Exercise details: Using the records that follow, reproduce exactly the lines starting at the line containing "thumb mcp: (392, 321)" and ending at the line containing "pinky tip: (408, 253)". Include both end lines and no pictures.

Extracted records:

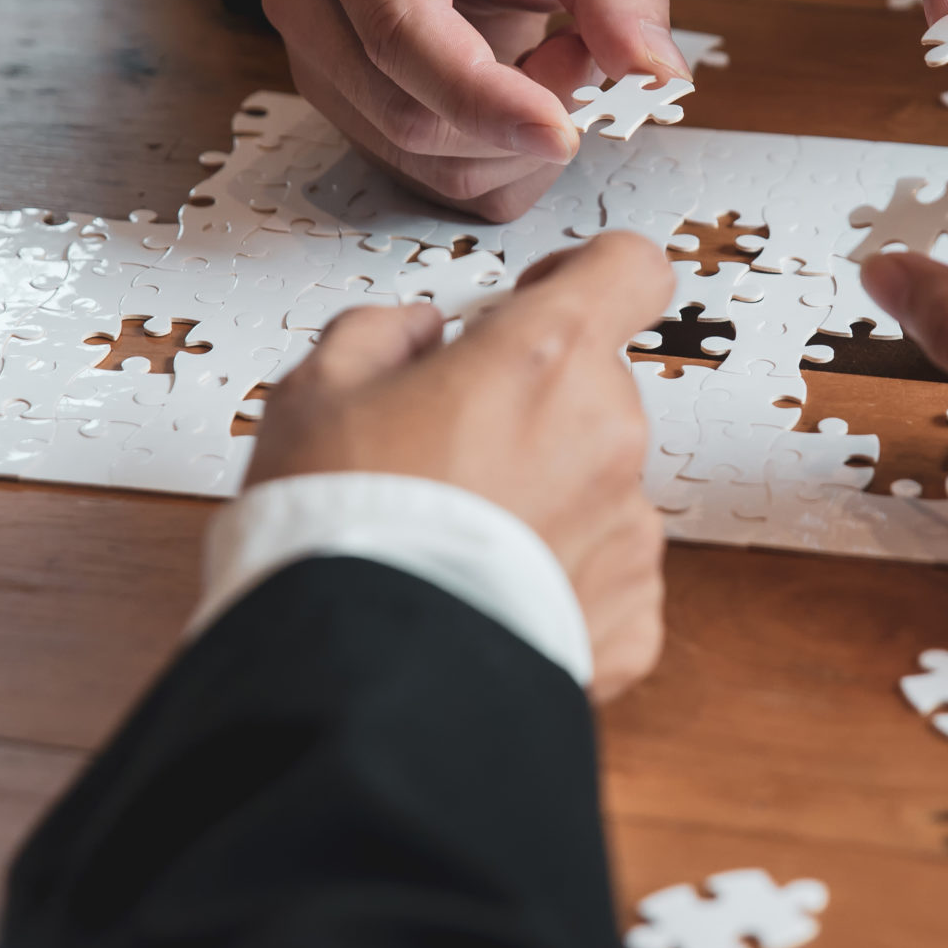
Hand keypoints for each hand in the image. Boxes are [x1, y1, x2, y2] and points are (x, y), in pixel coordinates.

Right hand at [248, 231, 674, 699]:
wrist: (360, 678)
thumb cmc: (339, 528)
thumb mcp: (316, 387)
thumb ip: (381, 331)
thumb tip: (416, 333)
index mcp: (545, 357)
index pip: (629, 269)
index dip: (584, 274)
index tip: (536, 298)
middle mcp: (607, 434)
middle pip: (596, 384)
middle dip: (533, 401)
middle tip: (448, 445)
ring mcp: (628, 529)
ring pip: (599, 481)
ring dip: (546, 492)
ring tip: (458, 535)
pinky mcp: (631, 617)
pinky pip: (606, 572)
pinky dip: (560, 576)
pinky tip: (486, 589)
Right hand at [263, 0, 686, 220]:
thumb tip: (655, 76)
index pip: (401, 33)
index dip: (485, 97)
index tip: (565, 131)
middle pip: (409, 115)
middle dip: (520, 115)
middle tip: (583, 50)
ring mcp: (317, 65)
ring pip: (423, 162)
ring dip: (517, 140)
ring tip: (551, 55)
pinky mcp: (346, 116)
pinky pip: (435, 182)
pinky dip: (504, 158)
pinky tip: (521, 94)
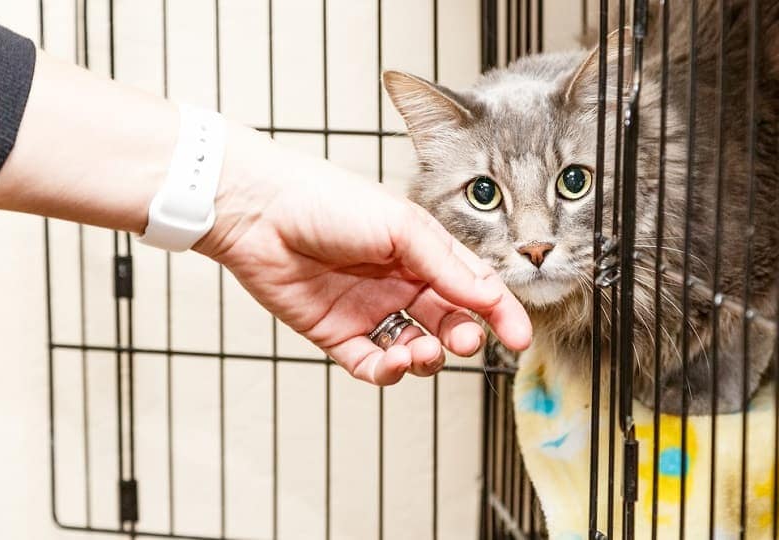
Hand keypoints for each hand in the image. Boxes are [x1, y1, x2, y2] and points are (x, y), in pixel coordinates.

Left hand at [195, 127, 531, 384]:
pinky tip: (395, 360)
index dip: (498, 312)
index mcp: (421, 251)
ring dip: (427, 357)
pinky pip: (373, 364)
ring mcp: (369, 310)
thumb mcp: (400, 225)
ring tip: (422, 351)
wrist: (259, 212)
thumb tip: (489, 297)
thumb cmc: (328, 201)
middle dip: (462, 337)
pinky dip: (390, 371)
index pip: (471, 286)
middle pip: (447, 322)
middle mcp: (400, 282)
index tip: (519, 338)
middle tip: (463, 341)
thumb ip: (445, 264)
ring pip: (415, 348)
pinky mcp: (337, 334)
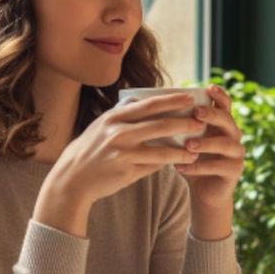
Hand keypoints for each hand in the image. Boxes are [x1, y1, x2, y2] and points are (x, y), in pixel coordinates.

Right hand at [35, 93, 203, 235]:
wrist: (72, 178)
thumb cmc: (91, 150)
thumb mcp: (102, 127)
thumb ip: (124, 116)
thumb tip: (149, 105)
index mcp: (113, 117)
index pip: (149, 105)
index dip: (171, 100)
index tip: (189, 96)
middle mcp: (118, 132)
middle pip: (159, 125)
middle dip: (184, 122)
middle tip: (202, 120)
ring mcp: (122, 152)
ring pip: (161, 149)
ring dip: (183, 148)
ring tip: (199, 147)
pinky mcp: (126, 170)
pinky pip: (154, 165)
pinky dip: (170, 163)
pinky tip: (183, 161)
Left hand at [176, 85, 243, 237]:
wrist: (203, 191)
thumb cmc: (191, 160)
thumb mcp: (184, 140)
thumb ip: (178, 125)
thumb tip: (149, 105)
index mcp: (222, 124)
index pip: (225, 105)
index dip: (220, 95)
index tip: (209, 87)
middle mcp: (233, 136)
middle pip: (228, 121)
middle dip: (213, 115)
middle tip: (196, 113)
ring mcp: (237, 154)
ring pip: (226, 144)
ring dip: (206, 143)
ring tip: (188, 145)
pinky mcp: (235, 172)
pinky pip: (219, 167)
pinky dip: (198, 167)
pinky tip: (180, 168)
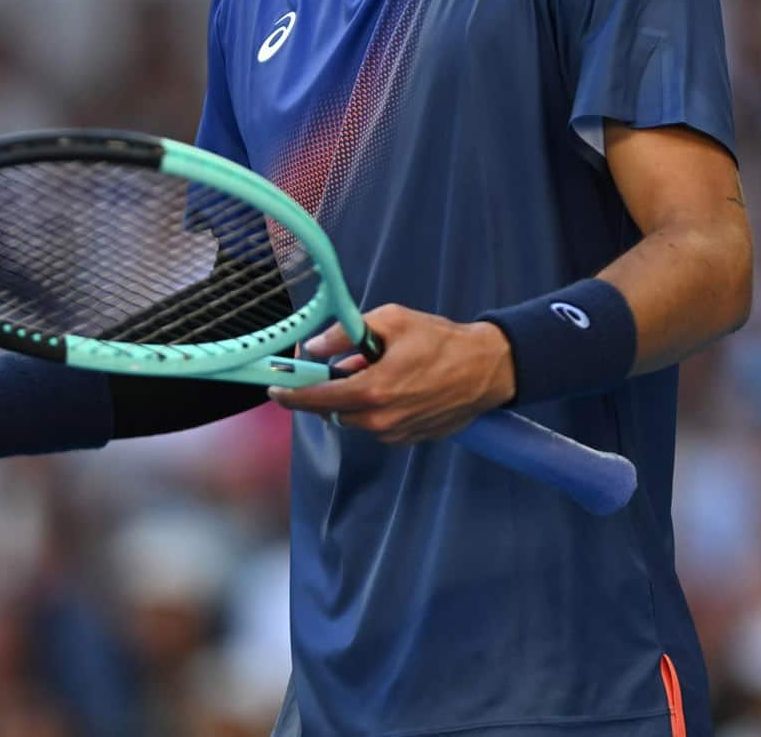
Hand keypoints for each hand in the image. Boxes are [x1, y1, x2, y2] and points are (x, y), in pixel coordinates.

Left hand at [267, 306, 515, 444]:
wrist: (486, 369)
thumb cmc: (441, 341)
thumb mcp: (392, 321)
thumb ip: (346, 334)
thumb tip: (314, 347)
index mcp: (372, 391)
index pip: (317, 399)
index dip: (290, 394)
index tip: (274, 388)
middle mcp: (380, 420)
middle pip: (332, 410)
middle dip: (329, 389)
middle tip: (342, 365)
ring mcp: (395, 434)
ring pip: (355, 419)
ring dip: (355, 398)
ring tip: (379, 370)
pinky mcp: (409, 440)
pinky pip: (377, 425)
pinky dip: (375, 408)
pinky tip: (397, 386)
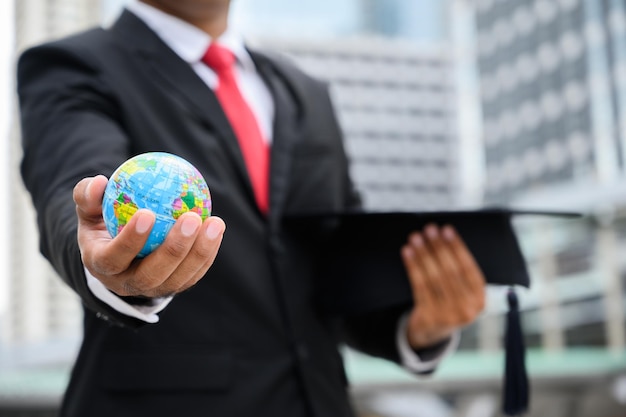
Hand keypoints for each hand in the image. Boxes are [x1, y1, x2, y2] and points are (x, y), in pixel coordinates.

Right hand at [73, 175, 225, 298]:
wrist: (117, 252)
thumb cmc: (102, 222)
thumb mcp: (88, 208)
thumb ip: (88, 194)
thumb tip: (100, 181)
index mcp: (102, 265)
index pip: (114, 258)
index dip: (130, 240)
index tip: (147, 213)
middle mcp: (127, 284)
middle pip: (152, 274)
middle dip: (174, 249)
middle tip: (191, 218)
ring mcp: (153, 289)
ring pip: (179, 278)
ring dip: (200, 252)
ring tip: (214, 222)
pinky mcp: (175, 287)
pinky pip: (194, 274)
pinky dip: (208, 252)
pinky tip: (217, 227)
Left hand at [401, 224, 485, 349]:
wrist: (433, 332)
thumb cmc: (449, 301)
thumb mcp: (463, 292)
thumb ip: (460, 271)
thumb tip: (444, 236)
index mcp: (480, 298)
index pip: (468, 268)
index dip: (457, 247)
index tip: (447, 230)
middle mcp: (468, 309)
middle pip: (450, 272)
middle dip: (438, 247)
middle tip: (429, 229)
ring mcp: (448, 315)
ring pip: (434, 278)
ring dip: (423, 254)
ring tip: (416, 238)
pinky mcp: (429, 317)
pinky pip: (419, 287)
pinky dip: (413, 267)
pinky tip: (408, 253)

==

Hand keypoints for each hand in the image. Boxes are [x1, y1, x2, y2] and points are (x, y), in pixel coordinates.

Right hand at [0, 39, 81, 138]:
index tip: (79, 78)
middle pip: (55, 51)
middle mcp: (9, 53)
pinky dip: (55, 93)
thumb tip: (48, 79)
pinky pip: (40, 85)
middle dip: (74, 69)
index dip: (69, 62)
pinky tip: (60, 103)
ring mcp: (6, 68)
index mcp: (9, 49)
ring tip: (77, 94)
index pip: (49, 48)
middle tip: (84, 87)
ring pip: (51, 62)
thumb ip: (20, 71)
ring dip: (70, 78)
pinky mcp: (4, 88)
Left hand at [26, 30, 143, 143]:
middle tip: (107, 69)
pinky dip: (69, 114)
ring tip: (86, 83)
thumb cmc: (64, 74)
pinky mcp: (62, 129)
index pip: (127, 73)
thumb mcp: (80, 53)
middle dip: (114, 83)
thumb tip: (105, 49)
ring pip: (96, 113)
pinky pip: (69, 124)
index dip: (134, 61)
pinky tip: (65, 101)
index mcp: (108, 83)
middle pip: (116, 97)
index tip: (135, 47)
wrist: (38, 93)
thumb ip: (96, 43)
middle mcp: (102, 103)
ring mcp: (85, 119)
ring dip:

...

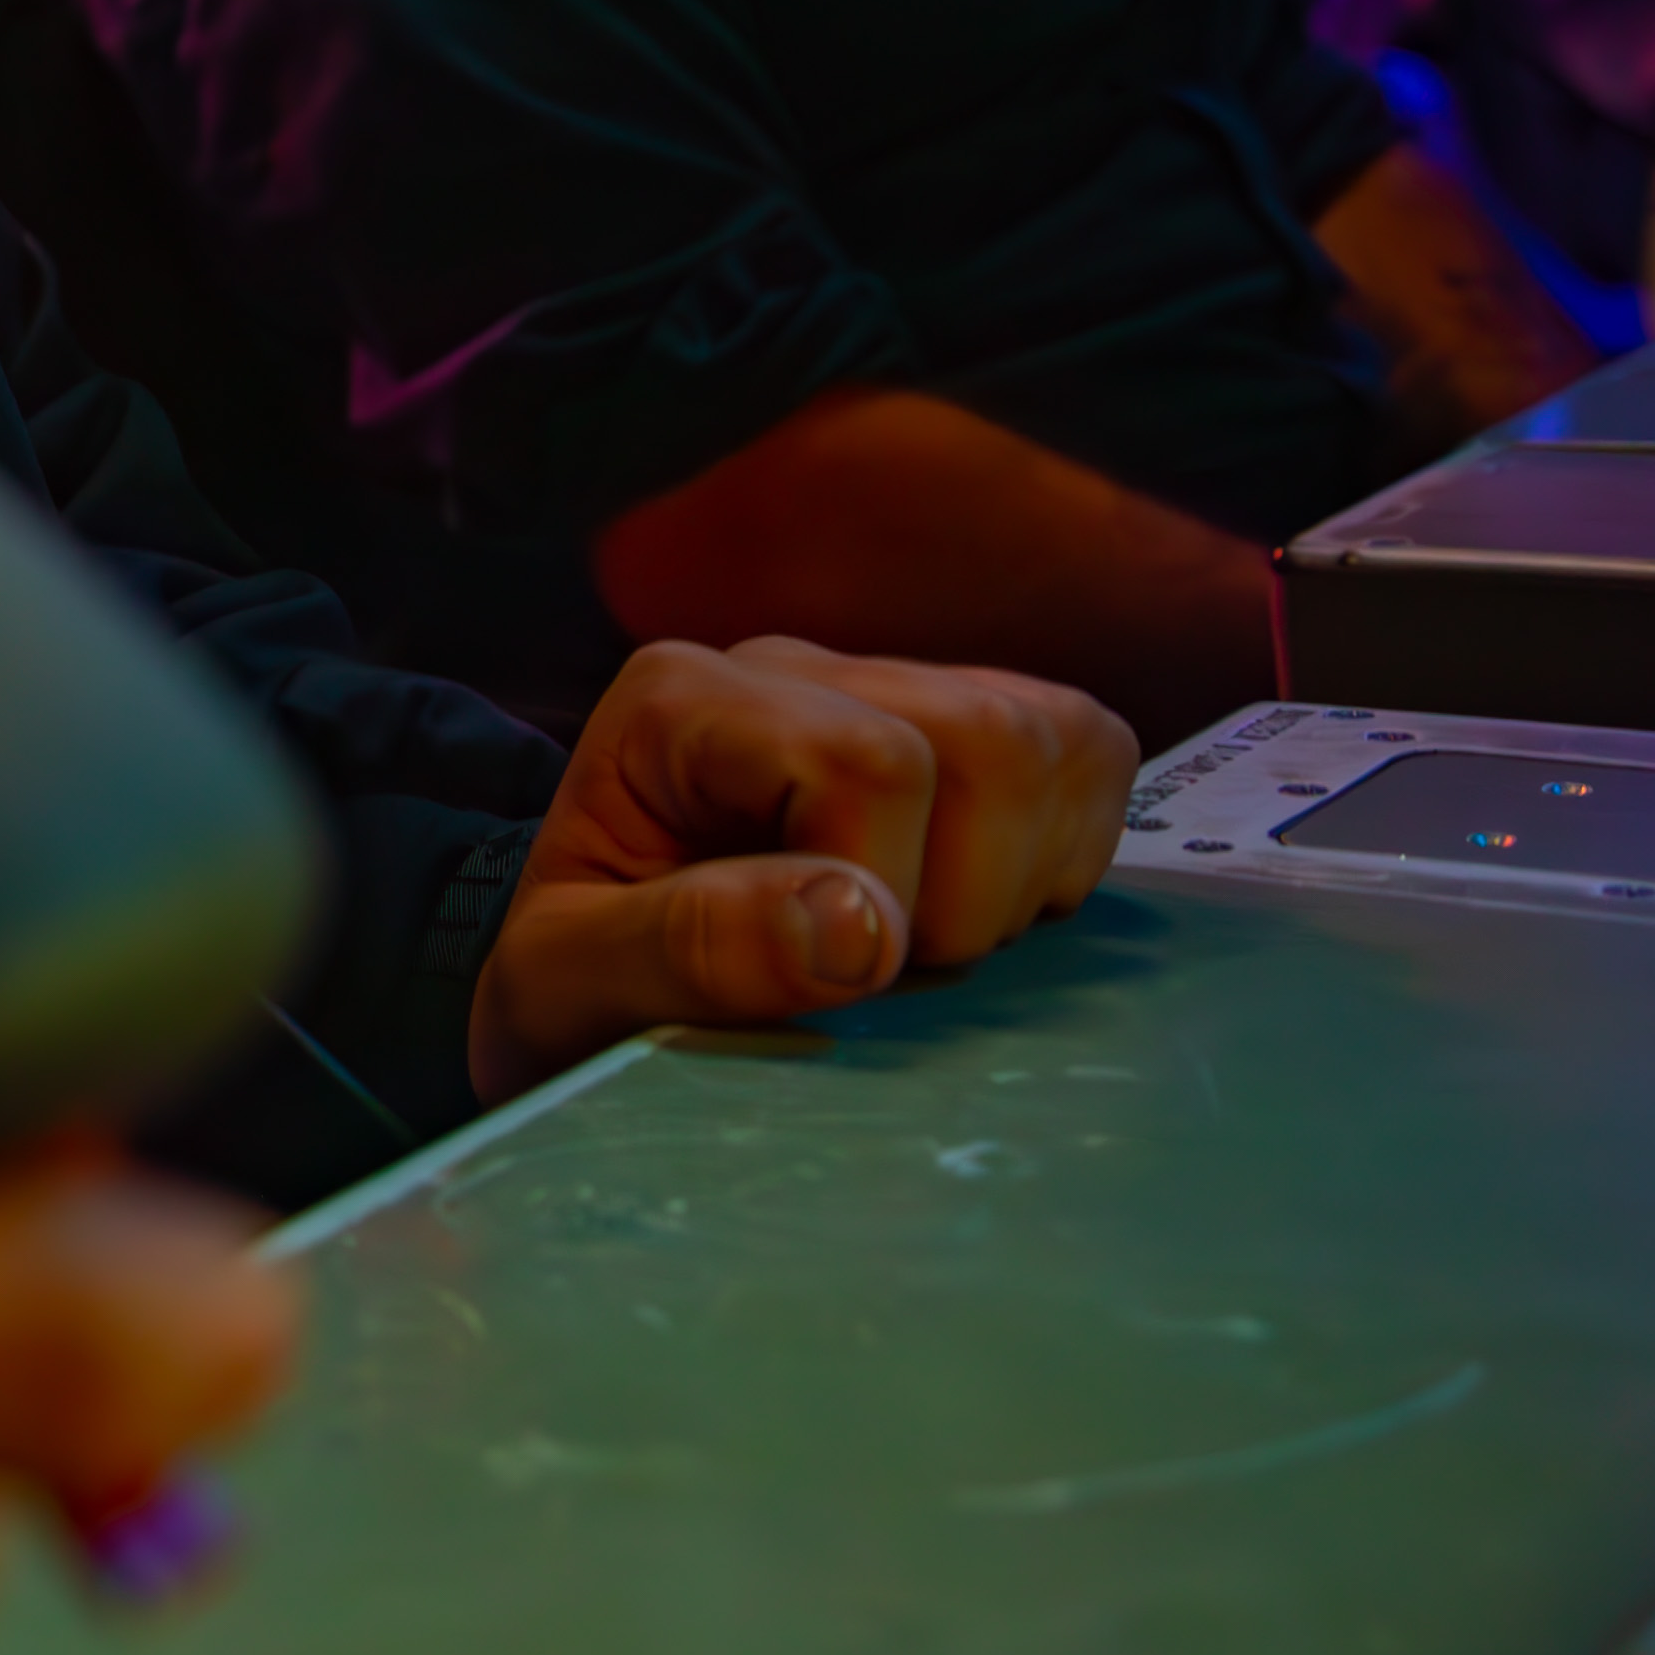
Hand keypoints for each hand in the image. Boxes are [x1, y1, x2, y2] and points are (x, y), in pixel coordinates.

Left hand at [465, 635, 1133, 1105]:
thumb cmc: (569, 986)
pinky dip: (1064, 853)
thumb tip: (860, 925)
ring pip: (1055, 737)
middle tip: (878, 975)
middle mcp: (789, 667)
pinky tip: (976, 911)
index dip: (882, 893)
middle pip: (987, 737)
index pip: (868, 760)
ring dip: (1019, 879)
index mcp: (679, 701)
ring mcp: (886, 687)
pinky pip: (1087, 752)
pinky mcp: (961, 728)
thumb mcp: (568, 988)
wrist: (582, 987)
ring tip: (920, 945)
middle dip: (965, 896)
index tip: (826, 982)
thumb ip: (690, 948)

Finished task:
thumb mcp: (392, 321)
thumb ip: (346, 334)
thumb tip: (314, 347)
index mcp: (372, 391)
index pip: (317, 399)
index dip: (290, 394)
index tip: (274, 388)
middle mcp: (380, 420)
middle pip: (332, 410)
middle dip: (329, 389)
middle tip: (342, 365)
ring mcp: (395, 434)
ring pip: (355, 419)
ring dip: (355, 398)
ring tip: (379, 370)
pinky mcp: (409, 440)
pinky pip: (377, 425)
pinky dip: (375, 408)
pinky tip: (397, 386)
Hand keypoints for each hand in the image. Boxes are [x1, y1, x2, y2] and points are (x, y), in pixel coordinates.

Right hand at [73, 175, 225, 298]:
wrist: (117, 252)
thumb cmc: (102, 222)
thumb mcp: (88, 208)
thumb ip: (88, 194)
thumb tip: (100, 181)
index mcp: (102, 265)
index pip: (114, 258)
index dip: (130, 240)
index tip: (147, 213)
middle mcp: (127, 284)
middle pip: (152, 274)
middle dip: (174, 249)
middle tip: (191, 218)
ring mcp: (153, 289)
ring pip: (179, 278)
ring dip: (200, 252)
ring tip: (214, 222)
pinky mcp: (175, 287)
pinky pip: (194, 274)
pinky dip: (208, 252)
pinky tip: (217, 227)
Left hand at [401, 224, 485, 349]:
wrist: (433, 332)
thumb cmc: (449, 301)
thumb mcp: (463, 292)
thumb ip: (460, 271)
thumb tip: (444, 236)
index mcp: (480, 298)
index pip: (468, 268)
index dip: (457, 247)
index tip: (447, 230)
middle mcp: (468, 309)
middle pip: (450, 272)
middle dip: (438, 247)
middle tip: (429, 229)
ring mcp: (448, 315)
ring pip: (434, 278)
ring dip: (423, 254)
ring tip: (416, 238)
pinky mcp: (429, 317)
pinky pip: (419, 287)
pinky dip: (413, 267)
pinky tip: (408, 253)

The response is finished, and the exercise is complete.